* WORK ORDER 1 *
Copy the part of the kelp restoration article starting with "This will be" and going on through "IntelliReefs' Decade Action.".
* WORK ORDER 2 *
According to the kelp restoration article, where did Reef Life receive its first shipment of ReefShip restoration modules in September?
* WORK ORDER 3 *
Do these statements agree with the kelp restoration article? (a) Kelp grow in warm, deep waters. (b) The root system of kelp is called a holdfast. (c) Some species of kelp can grow up to 65m long. Answer yes or no for each, quoting the words of the article that decide it.

* EXCERPTED TEXT *
By Emily Higgins | Director of Ocean Science
This week, Reef Life Foundation is deploying the world's first nanotechnology kelp restoration artificial reef systems in Halifax, Nova Scotia!
This will be the flagship cold water, or "temperate ecosystem" project for Reef Life Foundation in collaboration with IntelliReefs. The aim of this large scale artificial reef deployment in Dartmouth Cove is to ascertain the efficacy and impact of Oceanite for kelp forest, oyster bed, and near-shore fisheries restoration. This project follows the recent announcement of the UN Decade of Ocean Science for Sustainable Development's endorsement of Reef Life & IntelliReefs' Decade Action.
In September, Reef Life received their first shipment of ReefShip restoration modules made from Oceanite nanotechnology at the Centre for Ocean Ventures and Entrepreneurship (COVE) in Dartmouth, Nova Scotia. For all of November 2021, Reef Life Foundation is on the ground with IntelliReefs in Nova Scotia and collaborating with researchers at Dalhousie University to deploy and monitor a series of small to large-scale experiments to test the benefits of Oceanite to temperate water kelp forest ecosystems.
Kelp forests are one of the most productive and biomass-dense ecosystems on the planet and provide food, nutrients,
and habitat for commercially important fish and invertebrate animals. Kelp are brown algae that grow in cold, shallow, nutrient-rich waters, and can be found on every continent worldwide. Their root system, called a “holdfast”, fastens itself to hard underwater substrates - like boulders and bedrock. Just like trees on land, they use carbon dioxide and light to photosynthesize, creating one of the largest carbon sequestering biomes on Earth.
When kelp break from their holdfasts due to age or weather, they transport the carbon in their tissues to the deep ocean. This not only provides deep sea animals with a food source, but also commits carbon into long-term storage in sediment. Some species of kelp can grow up to 65m long, and research has shown that kelp forests along the southern coast of Australia sequester over 1.3–2.8 teragrams of carbon per year. This region alone contributes ~3% of the total global carbon sequestration.

* PROVIDED RECORDS *

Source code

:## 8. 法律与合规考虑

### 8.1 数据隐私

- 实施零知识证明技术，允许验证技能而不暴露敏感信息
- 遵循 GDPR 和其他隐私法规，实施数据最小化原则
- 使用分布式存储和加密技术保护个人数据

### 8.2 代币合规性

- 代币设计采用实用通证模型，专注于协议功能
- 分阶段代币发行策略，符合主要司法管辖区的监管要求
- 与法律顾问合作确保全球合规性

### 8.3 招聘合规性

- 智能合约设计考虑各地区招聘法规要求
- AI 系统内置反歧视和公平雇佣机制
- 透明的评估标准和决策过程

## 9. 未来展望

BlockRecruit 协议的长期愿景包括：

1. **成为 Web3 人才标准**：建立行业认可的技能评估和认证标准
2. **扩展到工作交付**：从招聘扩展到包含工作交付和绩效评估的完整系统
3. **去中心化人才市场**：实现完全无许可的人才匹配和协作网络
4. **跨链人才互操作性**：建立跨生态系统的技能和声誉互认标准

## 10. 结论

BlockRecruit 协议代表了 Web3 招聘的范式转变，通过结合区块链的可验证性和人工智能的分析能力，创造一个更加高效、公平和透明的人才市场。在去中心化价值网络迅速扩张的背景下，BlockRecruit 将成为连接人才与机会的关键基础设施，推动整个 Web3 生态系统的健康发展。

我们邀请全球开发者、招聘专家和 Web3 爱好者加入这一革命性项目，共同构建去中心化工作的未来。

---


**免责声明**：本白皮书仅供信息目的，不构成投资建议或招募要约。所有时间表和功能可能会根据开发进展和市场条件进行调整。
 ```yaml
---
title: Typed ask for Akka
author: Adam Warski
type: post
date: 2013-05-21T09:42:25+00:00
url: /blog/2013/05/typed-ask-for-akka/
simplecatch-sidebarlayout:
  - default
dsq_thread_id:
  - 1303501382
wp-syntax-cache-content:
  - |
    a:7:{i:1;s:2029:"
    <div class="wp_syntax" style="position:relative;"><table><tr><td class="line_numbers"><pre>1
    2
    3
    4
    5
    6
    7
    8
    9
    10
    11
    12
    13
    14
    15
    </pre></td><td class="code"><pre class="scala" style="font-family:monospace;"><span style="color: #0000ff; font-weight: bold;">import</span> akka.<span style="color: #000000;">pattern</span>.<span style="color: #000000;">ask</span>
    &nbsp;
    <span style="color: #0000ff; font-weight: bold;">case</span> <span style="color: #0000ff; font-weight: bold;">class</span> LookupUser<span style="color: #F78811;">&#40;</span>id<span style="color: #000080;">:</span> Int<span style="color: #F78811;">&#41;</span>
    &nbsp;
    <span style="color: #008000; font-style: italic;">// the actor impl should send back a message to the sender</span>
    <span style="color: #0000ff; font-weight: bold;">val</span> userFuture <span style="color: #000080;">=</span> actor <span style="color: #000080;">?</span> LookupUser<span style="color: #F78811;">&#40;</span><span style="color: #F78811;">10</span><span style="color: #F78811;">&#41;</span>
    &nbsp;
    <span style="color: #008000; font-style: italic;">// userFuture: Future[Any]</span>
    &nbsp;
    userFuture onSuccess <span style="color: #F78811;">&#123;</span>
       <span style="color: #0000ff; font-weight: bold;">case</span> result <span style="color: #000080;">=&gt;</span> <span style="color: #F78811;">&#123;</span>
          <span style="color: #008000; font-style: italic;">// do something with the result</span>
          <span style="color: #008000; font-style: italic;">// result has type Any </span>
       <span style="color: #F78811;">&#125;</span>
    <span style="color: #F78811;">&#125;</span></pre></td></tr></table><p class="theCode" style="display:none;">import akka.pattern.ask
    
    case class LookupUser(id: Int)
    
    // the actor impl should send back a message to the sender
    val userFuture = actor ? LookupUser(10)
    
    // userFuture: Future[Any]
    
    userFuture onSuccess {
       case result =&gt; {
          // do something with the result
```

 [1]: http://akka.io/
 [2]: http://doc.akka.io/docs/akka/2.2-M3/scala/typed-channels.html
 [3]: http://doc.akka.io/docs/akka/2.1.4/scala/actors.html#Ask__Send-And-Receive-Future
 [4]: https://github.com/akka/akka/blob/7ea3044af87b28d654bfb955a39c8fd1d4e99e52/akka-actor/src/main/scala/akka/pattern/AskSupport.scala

* WRITTEN SOLUTION 1 *
This will be the flagship cold water, or "temperate ecosystem" project for Reef Life Foundation in collaboration with IntelliReefs. The aim of this large scale artificial reef deployment in Dartmouth Cove is to ascertain the efficacy and impact of Oceanite for kelp forest, oyster bed, and near-shore fisheries restoration. This project follows the recent announcement of the UN Decade of Ocean Science for Sustainable Development's endorsement of Reef Life & IntelliReefs' Decade Action.

* WRITTEN SOLUTION 2 *
At the Centre for Ocean Ventures and Entrepreneurship (COVE) in Dartmouth, Nova Scotia.

* WRITTEN SOLUTION 3 *
(a) No: "Kelp are brown algae that grow in cold, shallow, nutrient-rich waters"
(b) Yes: "Their root system, called a “holdfast”"
(c) Yes: "Some species of kelp can grow up to 65m long"